Mark Came

Personal information
- Full name: Mark Raymond Came
- Date of birth: 14 September 1961 (age 65)
- Place of birth: Exeter, England
- Height: 6 ft 1 in (1.85 m)
- Position: Defender

Senior career*
- Years: Team / Apps / (Gls)
- 0000–1982: Middlewich Athletic
- 1982: Nantwich Town / 7 / (1)
- 1982–1984: Winsford United
- 1984–1992: Bolton Wanderers / 195 / (7)
- 1992–1994: Chester City / 47 / (1)
- 1994–1996: Exeter City / 70 / (5)
- 1996–1998: Winsford United

Managerial career
- 1999: Winsford United
- 2006–2008: Barnton

= Mark Came =

English footballer and manager

Mark Raymond Came (born 14 September 1961) is an English former professional footballer who made more than 300 Football League appearances for Bolton Wanderers, Chester City and Exeter City. He is now manager of non-league side Barnton.

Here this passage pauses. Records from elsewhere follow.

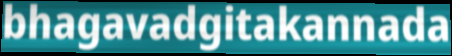
bhagavadgitakannada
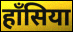
हाँसिया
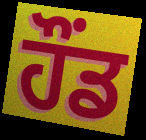
ਹੌਂਡ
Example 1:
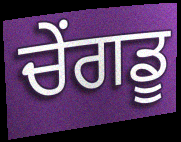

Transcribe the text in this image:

ਚੇਂਗਡੂ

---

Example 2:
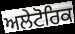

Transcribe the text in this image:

ਅਲੇਟੋਰਿਕ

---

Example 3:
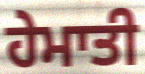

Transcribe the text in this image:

ਹੇਮਾਤੀ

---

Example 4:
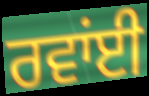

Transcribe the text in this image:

ਰਵਾਂਈ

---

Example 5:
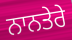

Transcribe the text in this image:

ਨਾਨਤੇਰੇ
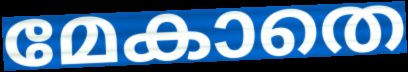
മേകാതെ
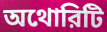
অথোরিটি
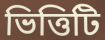
ভিত্তিটি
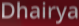
Dhairya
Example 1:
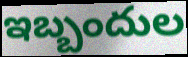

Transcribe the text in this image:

ఇబ్బందుల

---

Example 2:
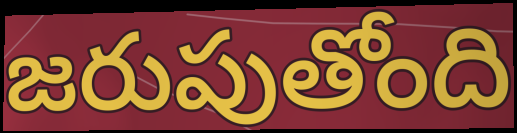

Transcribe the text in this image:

జరుపుతోంది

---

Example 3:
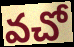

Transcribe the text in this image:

వచో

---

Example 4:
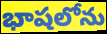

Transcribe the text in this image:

భాషలోను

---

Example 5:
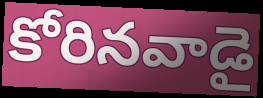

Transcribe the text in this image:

కోరినవాడై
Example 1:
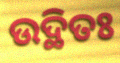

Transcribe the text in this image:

ଉଦ୍ଥିତଃ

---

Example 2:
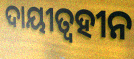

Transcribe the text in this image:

ଦାୟୀତ୍ୱହୀନ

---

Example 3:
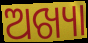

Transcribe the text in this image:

ଅଖ୍ୟା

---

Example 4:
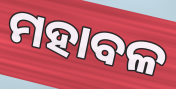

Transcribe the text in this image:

ମହାବଳ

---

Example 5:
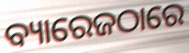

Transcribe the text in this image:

ବ୍ୟାରେଜଠାରେ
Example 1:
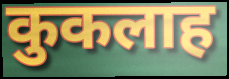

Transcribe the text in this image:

कुकलाह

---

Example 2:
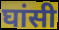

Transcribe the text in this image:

घांसी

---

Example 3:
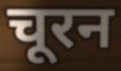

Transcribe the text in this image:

चूरन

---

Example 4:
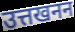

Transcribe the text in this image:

उत्तखनन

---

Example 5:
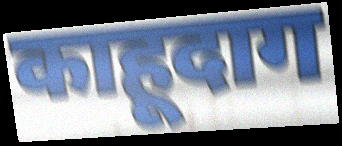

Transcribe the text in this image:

काहूदाग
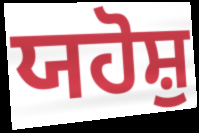
ਯਹੋਸ਼ੁ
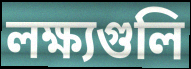
লক্ষ্যগুলি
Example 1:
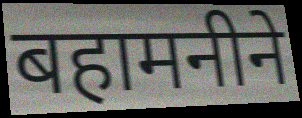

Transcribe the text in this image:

बहामनीने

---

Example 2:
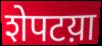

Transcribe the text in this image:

शेपटय़ा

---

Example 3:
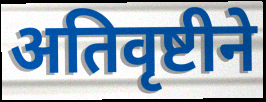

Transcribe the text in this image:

अतिवृष्टीने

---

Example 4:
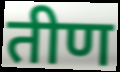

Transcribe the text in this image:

तीण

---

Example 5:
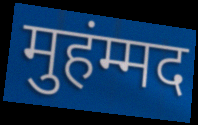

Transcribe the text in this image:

मुहंम्मद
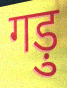
गड़ु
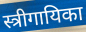
स्त्रीगायिका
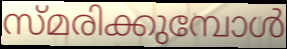
സ്മരിക്കുമ്പോൾ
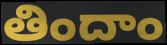
తిందాం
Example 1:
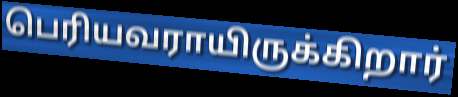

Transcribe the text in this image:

பெரியவராயிருக்கிறார்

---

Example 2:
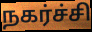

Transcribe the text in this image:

நகர்ச்சி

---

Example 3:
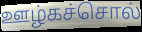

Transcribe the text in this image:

ஊழ்கச்சொல்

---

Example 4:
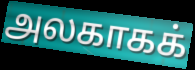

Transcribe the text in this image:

அலகாகக்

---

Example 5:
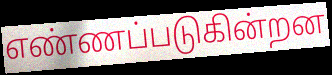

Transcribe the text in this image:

எண்ணப்படுகின்றன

Came began his playing career with Middlewich Athletic and joined Nantwich Town in October 1982. He soon moved on to Winsford United, who he played for until Bolton Wanderers gave him his first Football League chance when they signed him in April 1984. Came became a regular for Wanderers over the next four years, winning promotion from Division Four in 1987–88. But a broken leg early in the 1988–89 season after a tackle by Chester City's striker Ian Benjamin ruled him out for more than a year thus ending interest in him by Arsenal, Ipswich Town and Everton. After this Came struggled to re-establish himself in the Bolton side and in December 1992 he ironically moved across the north-west to Chester.

Although Came was unable to save Chester from relegation to Division Three in his first season with the club, he helped them to win promotion straight back the following season. The campaign memorably saw him deputise in goal for nearly the entire 90 minutes away at Scarborough after regular goalkeeper Billy Stewart suffered an injury in the warm-up. Came kept a clean sheet as Chester won 1–0 and he struck up a solid central defensive pairing with Colin Greenall as City sealed the runners-up spot.

But in July 1994 Came opted to remain in Division Three by joining Exeter City, where he won player of the season in his two years with the Grecians. This marked the end of his professional career, as he made a surprise return to Winsford. He played for Winsford until retiring through injury in December 1998, but he remained involved at the club and was appointed manager for the 1999–2000 season.

Came was appointed manager of Cheshire side Barnton in January 2006. He remained in charge before resigning in January 2008.

His son Shaun Came has played professionally for Macclesfield Town.

His grandson currently plays for Norwich City Academy.